22 morts et 60 blessés, on le saura. On ne saura pas, en revanche, le score définitif. C’est toujours le gros titre du premier jour qu’on retient.
- Pour ce qui est du mesurable, les décès "des suites…" seront signalés au cas par cas au fil de l’eau en pages intérieures, noyés dans les faits divers pendant une semaine à tout casser. Au-delà, ça n’intéressera plus personne en dehors des familles… Et on ne saura rien d’autre, tant le terme de blessés recouvre de réalités diverses. La femme choquée spectaculairement ensanglantée, ayant été tailladée par des éclats de verre mais blessée ambulatoire, le journaliste qui a recueilli son témoignage en micro-trottoir sera peut-être tenté de la retrouver pour faire un papier sur le soutien psychologique… Mais on ne saura rien du nombre de paralysés et d’estropiés à vie. Ni de ceux qui s’en remettront en dépit de graves séquelles, mais après des mois, voire des années de rééducation ; avec des vies affectives et sociales définitivement détruites…
- Sans parler du non mesurable. Pas seulement des coûts de dégâts matériels et des assurances, mais des dépenses de santé, de pensions d’invalidité, etc. Et, surtout, le coût en "potentiel humain" actuarisé pour la société et son avenir. Car cette fois-ci, ce n’était pas le Bataclan où la haine génocidaire du tueur* visait par priorité un milieu de quadras et de trentenaires vivant pour l’essentiel dans une bulle du tertiaire parisien hors sol ne produisant que du virtuel ou du superflu. A Manchester, c’était la jeunesse britannique qui était expressément visée. La jeunesse, collégiens, lycéens, apprentis, jeunes professionnels de tous milieux. Supprimer la relève pour accélérer le grand remplacement…

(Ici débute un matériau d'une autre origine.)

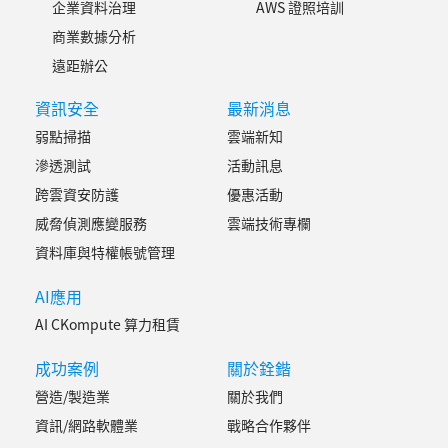
企業資料治理
AWS 證照培訓
商業數據分析
遠距辦公
資訊安全
最新消息
弱點掃描
雲端新知
滲透測試
活動訊息
跨雲資安防護
優惠活動
威脅偵測應變服務
雲端技術專欄
資料庫與特權帳號管理
AI應用
AI CKompute 算力租賃
成功案例
關於銓鍇
營造/製造業
關於我們
資訊/網路軟體業
戰略合作夥伴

Chez nous, tout va bien. Macron, avouons-le, a eu raison de dire que lui n’allait pas griffonner une loi sur un coin de table à chaque attentat (ce n’était pas ça mais c’est ça que ça voulait dire…) Quant à Baroin qui ne sait plus quoi dire pour qu’on l’écoute, il a annoncé que les LR avaient une nouvelle Loi sur la Sécurité Intérieure dans leurs cartons. C’est sûrement vrai avec plein de choses intéressantes dedans. Mais d’après ce qu’il en a dit, ça ne doit pas casser trois pattes à un canard.

Mais chez nous tout va bien. Avec Collomb à l’Intérieur rien ne changera.  

* J’ai utilisé le mot "tueur" (terme en usage par ailleurs pour désigner une profession tout à fait honorable dans les abattoirs) car je me refuse d’utiliser celui de kamikaze pour désigner ce genre d’assassin de masse, accessoirement suicidaire (mais ça le regarde) agissant par haine pure dans un but consciemment génocidaire. Qualifier un tel individu de Kamikaze est une grave insulte à la mémoire de tant de jeunes Japonais ayant volontairement sacrifié leurs vies pour détruire le potentiel militaire combattant d’un ennemi s’apprêtant à submerger leur Patrie.